+++ Records to process +++
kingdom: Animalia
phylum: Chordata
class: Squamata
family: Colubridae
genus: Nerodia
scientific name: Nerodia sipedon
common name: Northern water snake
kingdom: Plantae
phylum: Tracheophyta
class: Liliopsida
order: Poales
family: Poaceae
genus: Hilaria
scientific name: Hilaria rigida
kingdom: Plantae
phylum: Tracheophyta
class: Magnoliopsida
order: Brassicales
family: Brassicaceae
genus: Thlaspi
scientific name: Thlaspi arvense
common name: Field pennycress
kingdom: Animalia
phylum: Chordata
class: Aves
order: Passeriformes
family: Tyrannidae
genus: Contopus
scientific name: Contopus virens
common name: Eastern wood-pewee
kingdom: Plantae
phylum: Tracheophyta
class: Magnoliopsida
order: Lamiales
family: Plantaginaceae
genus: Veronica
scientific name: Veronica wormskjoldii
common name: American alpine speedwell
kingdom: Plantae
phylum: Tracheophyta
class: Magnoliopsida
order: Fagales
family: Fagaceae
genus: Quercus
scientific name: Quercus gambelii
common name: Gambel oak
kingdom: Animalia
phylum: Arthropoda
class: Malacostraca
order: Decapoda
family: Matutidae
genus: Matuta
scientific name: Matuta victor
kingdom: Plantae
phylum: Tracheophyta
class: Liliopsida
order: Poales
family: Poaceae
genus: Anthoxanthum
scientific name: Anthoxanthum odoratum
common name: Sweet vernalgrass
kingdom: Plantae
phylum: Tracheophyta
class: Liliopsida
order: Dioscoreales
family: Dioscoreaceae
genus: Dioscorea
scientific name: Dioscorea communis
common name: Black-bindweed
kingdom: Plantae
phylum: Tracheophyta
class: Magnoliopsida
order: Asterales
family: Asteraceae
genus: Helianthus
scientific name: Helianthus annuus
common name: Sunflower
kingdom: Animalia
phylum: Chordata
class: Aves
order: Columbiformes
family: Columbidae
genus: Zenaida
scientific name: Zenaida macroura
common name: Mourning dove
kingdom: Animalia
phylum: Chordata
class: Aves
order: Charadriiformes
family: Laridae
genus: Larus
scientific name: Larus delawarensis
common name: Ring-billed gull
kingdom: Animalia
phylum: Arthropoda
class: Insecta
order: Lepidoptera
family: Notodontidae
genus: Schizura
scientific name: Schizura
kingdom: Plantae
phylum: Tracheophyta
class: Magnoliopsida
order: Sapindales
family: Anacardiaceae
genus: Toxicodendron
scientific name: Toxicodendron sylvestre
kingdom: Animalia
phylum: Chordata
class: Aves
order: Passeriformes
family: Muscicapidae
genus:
+++
Exercise requirements:
Format the record lines from the line containing "scientific name: Quercus gambelii" through the line containing "genus: Dioscorea", both included, as a JSON array of strings, one string per line and no blank lines.

Reply:
[
  "scientific name: Quercus gambelii",
  "common name: Gambel oak",
  "kingdom: Animalia",
  "phylum: Arthropoda",
  "class: Malacostraca",
  "order: Decapoda",
  "family: Matutidae",
  "genus: Matuta",
  "scientific name: Matuta victor",
  "kingdom: Plantae",
  "phylum: Tracheophyta",
  "class: Liliopsida",
  "order: Poales",
  "family: Poaceae",
  "genus: Anthoxanthum",
  "scientific name: Anthoxanthum odoratum",
  "common name: Sweet vernalgrass",
  "kingdom: Plantae",
  "phylum: Tracheophyta",
  "class: Liliopsida",
  "order: Dioscoreales",
  "family: Dioscoreaceae",
  "genus: Dioscorea"
]